_TASK INSTRUCTIONS_:
Pick out each line of the entries below that contains the string "input", matching uppercase and lowercase exactly.

_SOURCE RECORDS_:

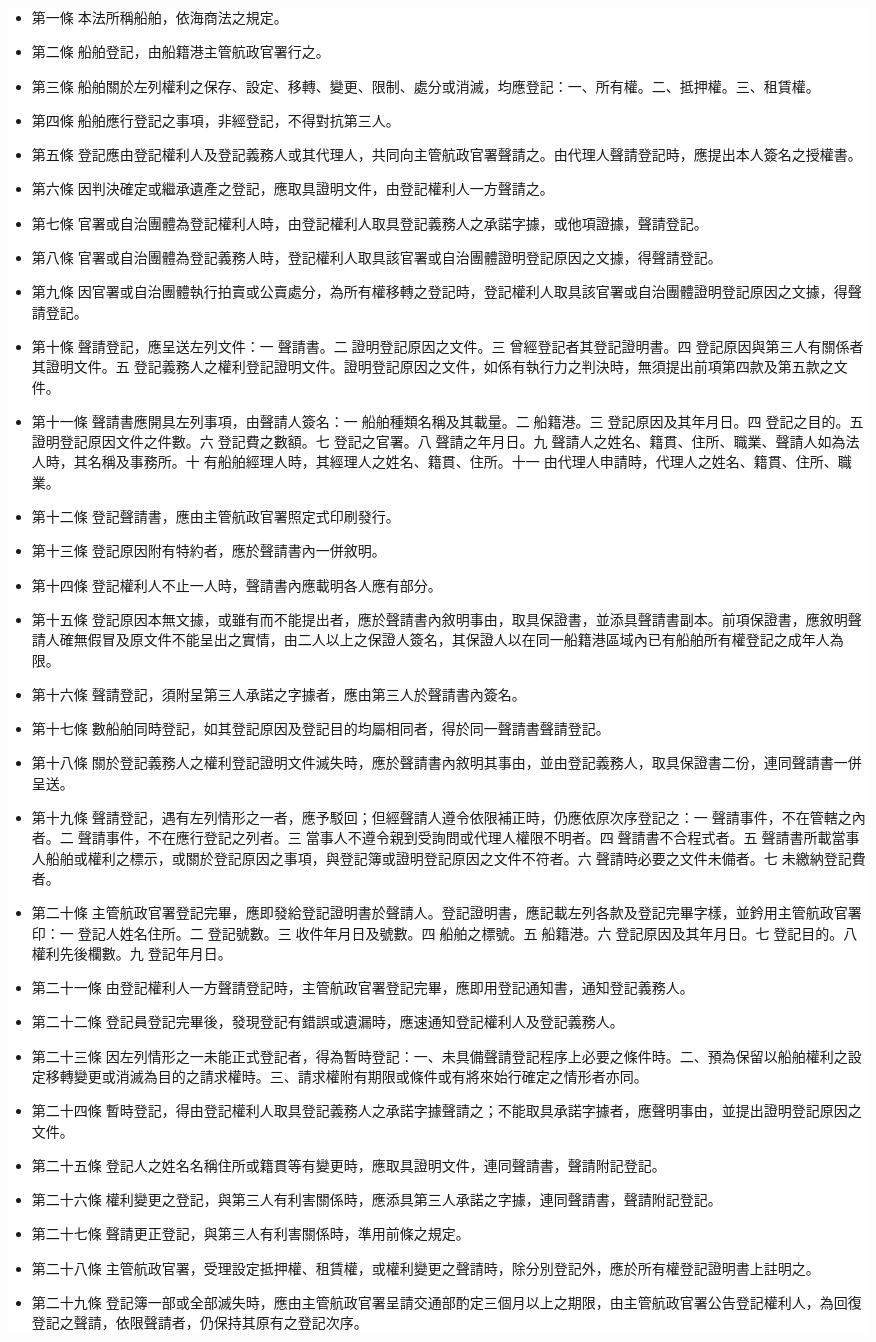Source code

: * 第一條 本法所稱船舶，依海商法之規定。

* 第二條 船舶登記，由船籍港主管航政官署行之。

* 第三條 船舶關於左列權利之保存、設定、移轉、變更、限制、處分或消滅，均應登記：一、所有權。二、抵押權。三、租賃權。

* 第四條 船舶應行登記之事項，非經登記，不得對抗第三人。

* 第五條 登記應由登記權利人及登記義務人或其代理人，共同向主管航政官署聲請之。由代理人聲請登記時，應提出本人簽名之授權書。

* 第六條 因判決確定或繼承遺產之登記，應取具證明文件，由登記權利人一方聲請之。

* 第七條 官署或自治團體為登記權利人時，由登記權利人取具登記義務人之承諾字據，或他項證據，聲請登記。

* 第八條 官署或自治團體為登記義務人時，登記權利人取具該官署或自治團體證明登記原因之文據，得聲請登記。

* 第九條 因官署或自治團體執行拍賣或公賣處分，為所有權移轉之登記時，登記權利人取具該官署或自治團體證明登記原因之文據，得聲請登記。

* 第十條 聲請登記，應呈送左列文件：一 聲請書。二 證明登記原因之文件。三 曾經登記者其登記證明書。四 登記原因與第三人有關係者其證明文件。五 登記義務人之權利登記證明文件。證明登記原因之文件，如係有執行力之判決時，無須提出前項第四款及第五款之文件。

* 第十一條 聲請書應開具左列事項，由聲請人簽名：一 船舶種類名稱及其載量。二 船籍港。三 登記原因及其年月日。四 登記之目的。五 證明登記原因文件之件數。六 登記費之數額。七 登記之官署。八 聲請之年月日。九 聲請人之姓名、籍貫、住所、職業、聲請人如為法人時，其名稱及事務所。十 有船舶經理人時，其經理人之姓名、籍貫、住所。十一 由代理人申請時，代理人之姓名、籍貫、住所、職業。

* 第十二條 登記聲請書，應由主管航政官署照定式印刷發行。

* 第十三條 登記原因附有特約者，應於聲請書內一併敘明。

* 第十四條 登記權利人不止一人時，聲請書內應載明各人應有部分。

* 第十五條 登記原因本無文據，或雖有而不能提出者，應於聲請書內敘明事由，取具保證書，並添具聲請書副本。前項保證書，應敘明聲請人確無假冒及原文件不能呈出之實情，由二人以上之保證人簽名，其保證人以在同一船籍港區域內已有船舶所有權登記之成年人為限。

* 第十六條 聲請登記，須附呈第三人承諾之字據者，應由第三人於聲請書內簽名。

* 第十七條 數船舶同時登記，如其登記原因及登記目的均屬相同者，得於同一聲請書聲請登記。

* 第十八條 關於登記義務人之權利登記證明文件滅失時，應於聲請書內敘明其事由，並由登記義務人，取具保證書二份，連同聲請書一併呈送。

* 第十九條 聲請登記，遇有左列情形之一者，應予駁回；但經聲請人遵令依限補正時，仍應依原次序登記之：一 聲請事件，不在管轄之內者。二 聲請事件，不在應行登記之列者。三 當事人不遵令親到受詢問或代理人權限不明者。四 聲請書不合程式者。五 聲請書所載當事人船舶或權利之標示，或關於登記原因之事項，與登記簿或證明登記原因之文件不符者。六 聲請時必要之文件未備者。七 未繳納登記費者。

* 第二十條 主管航政官署登記完畢，應即發給登記證明書於聲請人。登記證明書，應記載左列各款及登記完畢字樣，並鈐用主管航政官署印：一 登記人姓名住所。二 登記號數。三 收件年月日及號數。四 船舶之標號。五 船籍港。六 登記原因及其年月日。七 登記目的。八 權利先後欄數。九 登記年月日。

* 第二十一條 由登記權利人一方聲請登記時，主管航政官署登記完畢，應即用登記通知書，通知登記義務人。

* 第二十二條 登記員登記完畢後，發現登記有錯誤或遺漏時，應速通知登記權利人及登記義務人。

* 第二十三條 因左列情形之一未能正式登記者，得為暫時登記：一、未具備聲請登記程序上必要之條件時。二、預為保留以船舶權利之設定移轉變更或消滅為目的之請求權時。三、請求權附有期限或條件或有將來始行確定之情形者亦同。

* 第二十四條 暫時登記，得由登記權利人取具登記義務人之承諾字據聲請之；不能取具承諾字據者，應聲明事由，並提出證明登記原因之文件。

* 第二十五條 登記人之姓名名稱住所或籍貫等有變更時，應取具證明文件，連同聲請書，聲請附記登記。

* 第二十六條 權利變更之登記，與第三人有利害關係時，應添具第三人承諾之字據，連同聲請書，聲請附記登記。

* 第二十七條 聲請更正登記，與第三人有利害關係時，準用前條之規定。

* 第二十八條 主管航政官署，受理設定抵押權、租賃權，或權利變更之聲請時，除分別登記外，應於所有權登記證明書上註明之。

* 第二十九條 登記簿一部或全部滅失時，應由主管航政官署呈請交通部酌定三個月以上之期限，由主管航政官署公告登記權利人，為回復登記之聲請，依限聲請者，仍保持其原有之登記次序。
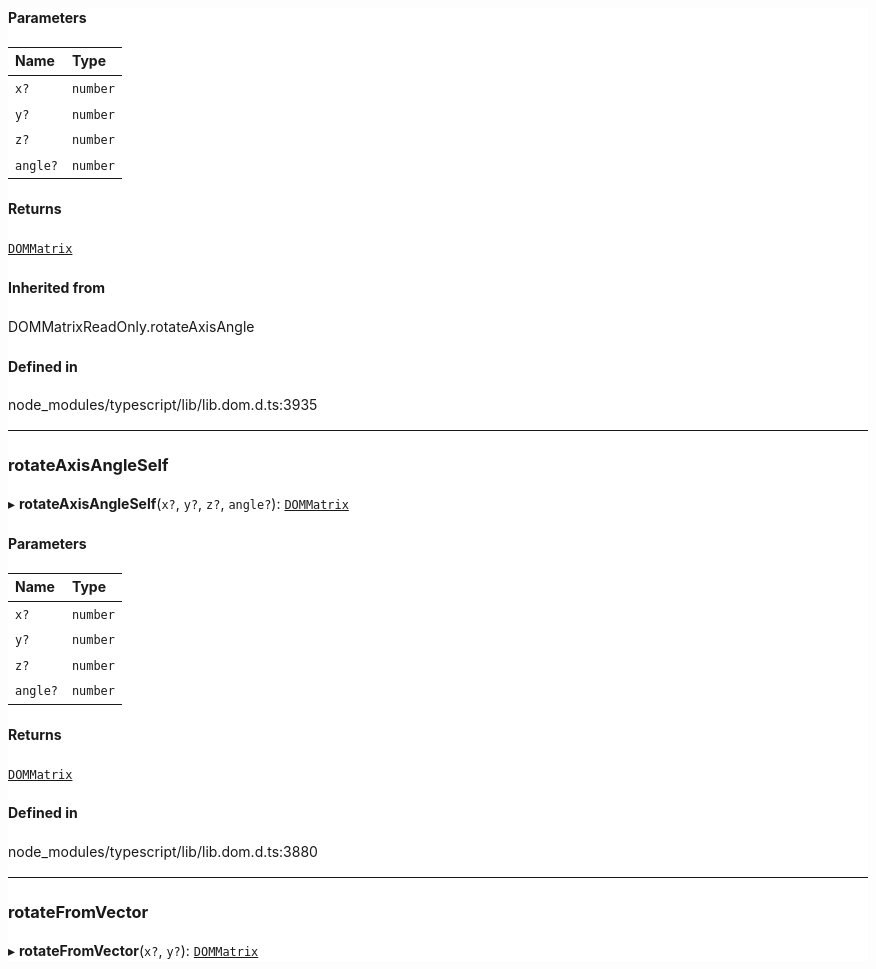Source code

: #### Parameters

| Name | Type |
| :------ | :------ |
| `x?` | `number` |
| `y?` | `number` |
| `z?` | `number` |
| `angle?` | `number` |

#### Returns

[`DOMMatrix`](../modules/input._internal_.md#dommatrix)

#### Inherited from

DOMMatrixReadOnly.rotateAxisAngle

#### Defined in

node_modules/typescript/lib/lib.dom.d.ts:3935

___

### rotateAxisAngleSelf

▸ **rotateAxisAngleSelf**(`x?`, `y?`, `z?`, `angle?`): [`DOMMatrix`](../modules/input._internal_.md#dommatrix)

#### Parameters

| Name | Type |
| :------ | :------ |
| `x?` | `number` |
| `y?` | `number` |
| `z?` | `number` |
| `angle?` | `number` |

#### Returns

[`DOMMatrix`](../modules/input._internal_.md#dommatrix)

#### Defined in

node_modules/typescript/lib/lib.dom.d.ts:3880

___

### rotateFromVector

▸ **rotateFromVector**(`x?`, `y?`): [`DOMMatrix`](../modules/input._internal_.md#dommatrix)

_ANSWER SECTION_:
[`DOMMatrix`](../modules/input._internal_.md#dommatrix)
▸ **rotateAxisAngleSelf**(`x?`, `y?`, `z?`, `angle?`): [`DOMMatrix`](../modules/input._internal_.md#dommatrix)
[`DOMMatrix`](../modules/input._internal_.md#dommatrix)
▸ **rotateFromVector**(`x?`, `y?`): [`DOMMatrix`](../modules/input._internal_.md#dommatrix)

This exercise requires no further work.